■ Action item:
Spot each line in the data below containing "removeLastOccurrence" and copy it.

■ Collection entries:
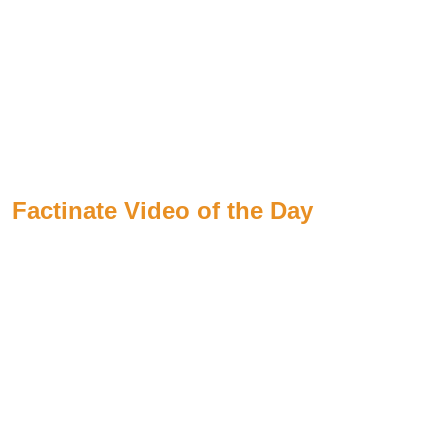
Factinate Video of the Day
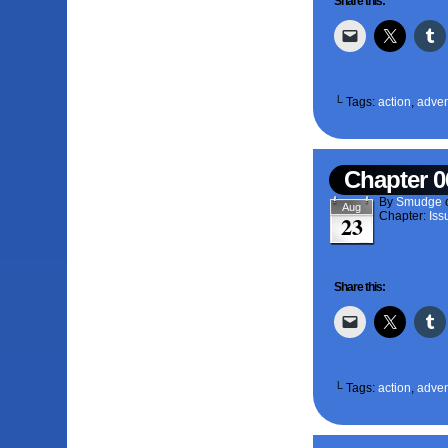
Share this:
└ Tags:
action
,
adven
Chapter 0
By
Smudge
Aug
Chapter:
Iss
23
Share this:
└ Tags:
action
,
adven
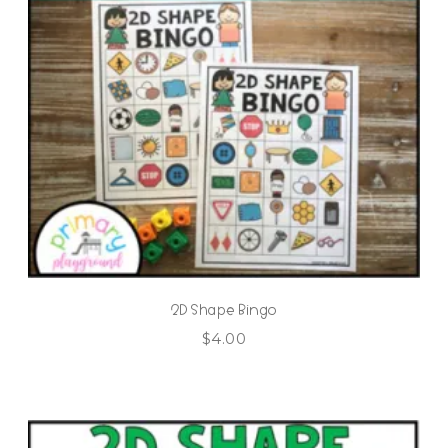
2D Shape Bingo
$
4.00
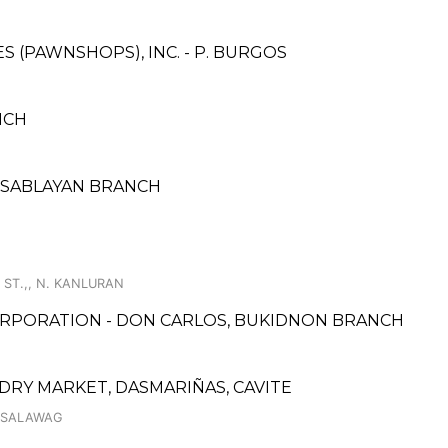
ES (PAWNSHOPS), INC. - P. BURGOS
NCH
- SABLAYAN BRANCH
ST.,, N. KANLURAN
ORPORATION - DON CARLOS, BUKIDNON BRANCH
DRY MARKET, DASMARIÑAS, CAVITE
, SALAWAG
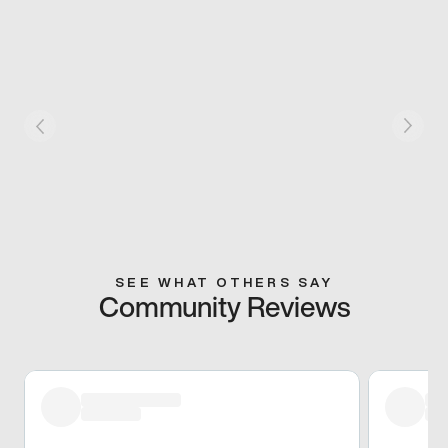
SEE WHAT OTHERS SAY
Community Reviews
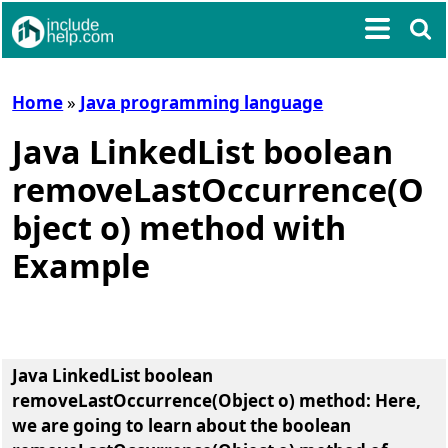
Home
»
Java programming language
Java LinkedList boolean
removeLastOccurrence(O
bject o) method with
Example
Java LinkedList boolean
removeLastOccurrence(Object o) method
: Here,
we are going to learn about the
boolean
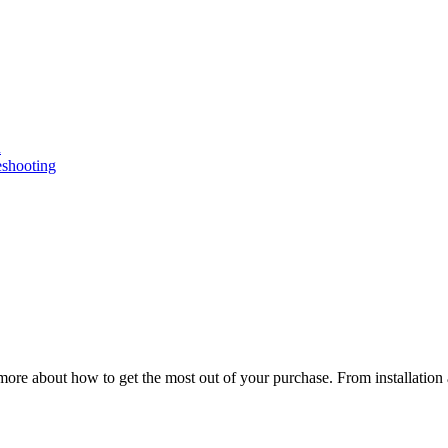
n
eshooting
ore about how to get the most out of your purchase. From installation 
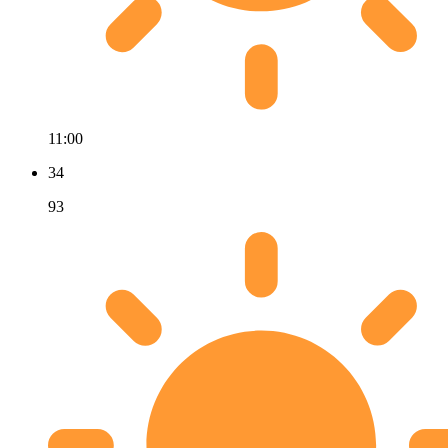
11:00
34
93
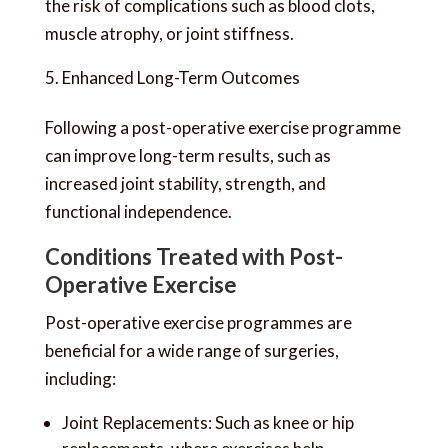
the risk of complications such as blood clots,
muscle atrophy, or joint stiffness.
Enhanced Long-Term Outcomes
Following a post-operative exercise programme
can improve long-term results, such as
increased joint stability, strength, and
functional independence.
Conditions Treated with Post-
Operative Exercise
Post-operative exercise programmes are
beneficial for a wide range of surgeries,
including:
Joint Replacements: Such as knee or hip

■ Result of this task:
removeLastOccurrence(O
removeLastOccurrence(Object o) method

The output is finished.